First, we think up all of the alternatives to our thought. Even the wild ones. For my example this could be:
Dad is mad at me and doesn’t want to respond.
Dad is disappointed in himself.
Dad is out fishing with no service (he is a fisherman).
Dad is at the pub having a Sunday Session, he didn’t hear his phone.
Dad doesn’t have his phone with him.
Dad’s phone went flat.
Dad is bad at text messages.
Dad got abducted by extra-terrestrials.
Dad was busy doing an interview for Australia’s Next Top Model.
Then we pick the most likely. Sometimes the wild suggestions remind us that the brain can conjure anything it wants. It doesn’t just do truth. In my case the most likely would be: Dad doesn’t use his phone on Sundays. I don’t think he has ever written back to me or answered my calls on a Sunday. He is also bad at texting. Some recent examples include:
“Hi Lloyd (my name is Laura). Give me a call x Dad”.
“breckie at 1030” (great Dad, where?)
“love u little one” (that was a personal fave)
“What type is it” (in response to me letting him know his brother just had a baby. Well not his brother literally but you know what I mean. It was a boy child Dad)
“Rringme” (lost all ability to press the space button)
“Hi Lyle. Love u my princess”
Then we restructure the unhelpful thought to be more realistic. Take this random example (a common teenage response to feeling sad): I have no friends, everyone hates me. We would restructure that to “I had a fight with a work colleague. Some people don’t like me, that’s how the world works. My best friend just called me an hour ago.”
That all takes a bit of time, either in your head or writing all the alternatives down (putting it on paper makes you more likely to pick a realistic alternative).

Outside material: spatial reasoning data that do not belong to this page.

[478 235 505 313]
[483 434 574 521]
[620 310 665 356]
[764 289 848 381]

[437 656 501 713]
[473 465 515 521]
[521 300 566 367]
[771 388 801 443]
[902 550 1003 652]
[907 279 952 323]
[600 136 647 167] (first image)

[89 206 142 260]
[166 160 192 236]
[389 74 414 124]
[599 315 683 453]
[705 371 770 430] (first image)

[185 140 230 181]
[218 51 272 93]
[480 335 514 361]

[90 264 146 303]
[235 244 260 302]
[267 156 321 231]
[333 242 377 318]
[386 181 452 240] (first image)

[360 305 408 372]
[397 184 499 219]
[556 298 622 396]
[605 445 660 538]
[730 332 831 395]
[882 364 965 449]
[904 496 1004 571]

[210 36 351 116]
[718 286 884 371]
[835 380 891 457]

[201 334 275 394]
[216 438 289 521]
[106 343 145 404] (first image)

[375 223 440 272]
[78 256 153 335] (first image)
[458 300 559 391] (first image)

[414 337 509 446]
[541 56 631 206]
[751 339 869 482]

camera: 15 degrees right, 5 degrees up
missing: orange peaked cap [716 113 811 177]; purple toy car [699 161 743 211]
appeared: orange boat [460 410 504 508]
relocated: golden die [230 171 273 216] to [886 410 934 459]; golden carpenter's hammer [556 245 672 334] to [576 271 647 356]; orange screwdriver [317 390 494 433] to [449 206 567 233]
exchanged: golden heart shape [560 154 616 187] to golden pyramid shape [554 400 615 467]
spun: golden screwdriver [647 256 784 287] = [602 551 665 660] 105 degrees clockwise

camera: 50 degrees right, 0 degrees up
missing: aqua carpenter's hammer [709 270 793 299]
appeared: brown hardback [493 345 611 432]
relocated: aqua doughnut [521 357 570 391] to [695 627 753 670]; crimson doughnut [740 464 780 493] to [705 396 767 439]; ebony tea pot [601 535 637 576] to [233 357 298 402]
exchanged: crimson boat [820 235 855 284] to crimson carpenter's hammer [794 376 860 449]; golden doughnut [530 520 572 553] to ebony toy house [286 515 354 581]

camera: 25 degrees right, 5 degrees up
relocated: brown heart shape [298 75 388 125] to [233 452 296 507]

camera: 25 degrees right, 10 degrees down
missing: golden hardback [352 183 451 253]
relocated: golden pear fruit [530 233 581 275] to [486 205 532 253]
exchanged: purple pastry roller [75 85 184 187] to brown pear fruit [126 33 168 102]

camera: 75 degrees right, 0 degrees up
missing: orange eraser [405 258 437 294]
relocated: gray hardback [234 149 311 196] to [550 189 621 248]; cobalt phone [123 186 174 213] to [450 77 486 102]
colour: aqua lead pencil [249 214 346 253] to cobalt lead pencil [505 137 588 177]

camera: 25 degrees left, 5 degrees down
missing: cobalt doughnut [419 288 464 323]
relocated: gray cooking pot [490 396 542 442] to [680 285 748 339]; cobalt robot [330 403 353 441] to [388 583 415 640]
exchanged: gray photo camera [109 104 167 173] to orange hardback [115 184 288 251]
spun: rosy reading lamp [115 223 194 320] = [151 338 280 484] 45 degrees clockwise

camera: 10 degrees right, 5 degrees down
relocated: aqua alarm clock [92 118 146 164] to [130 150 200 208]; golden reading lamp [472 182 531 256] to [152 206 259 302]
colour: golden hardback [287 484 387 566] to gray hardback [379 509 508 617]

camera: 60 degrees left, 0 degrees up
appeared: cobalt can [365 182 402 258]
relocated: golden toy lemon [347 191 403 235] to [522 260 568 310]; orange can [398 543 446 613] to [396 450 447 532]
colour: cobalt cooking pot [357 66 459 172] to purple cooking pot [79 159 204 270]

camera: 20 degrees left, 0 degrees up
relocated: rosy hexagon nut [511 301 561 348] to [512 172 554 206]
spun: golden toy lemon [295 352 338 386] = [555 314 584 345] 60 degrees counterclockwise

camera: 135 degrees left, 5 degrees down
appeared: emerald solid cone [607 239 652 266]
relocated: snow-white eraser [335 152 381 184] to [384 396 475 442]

If that gets too cumbersome Acceptance and Commitment Therapy might be more your style. It is a form of Cognitive Behaviour Therapy aimed at accepting thoughts and letting them go rather than changing them. Leaves on a Stream could’ve helped me with this distressing thought about Dad. As I was laying in bed panicking I could’ve breathed deeply and conjured up a peaceful stream in my mind. As thoughts popped into my mind I could’ve placed them gently onto a leaf and let them float by.
I could also put myself into an “observer” mindset. This would distance me from the distress of the thought and allow me to just notice and observe my experience with curiosity. To get into this space I could’ve simply added this statement in front of my thought:
I notice I’m having the thought that…
I spoke to Dad. He was happy and alive. He is really resilient. He is always happy. When I restructure my thoughts I can activate memories of a smiling man, a happy voice, a cheekiness that surpasses any difficult situation.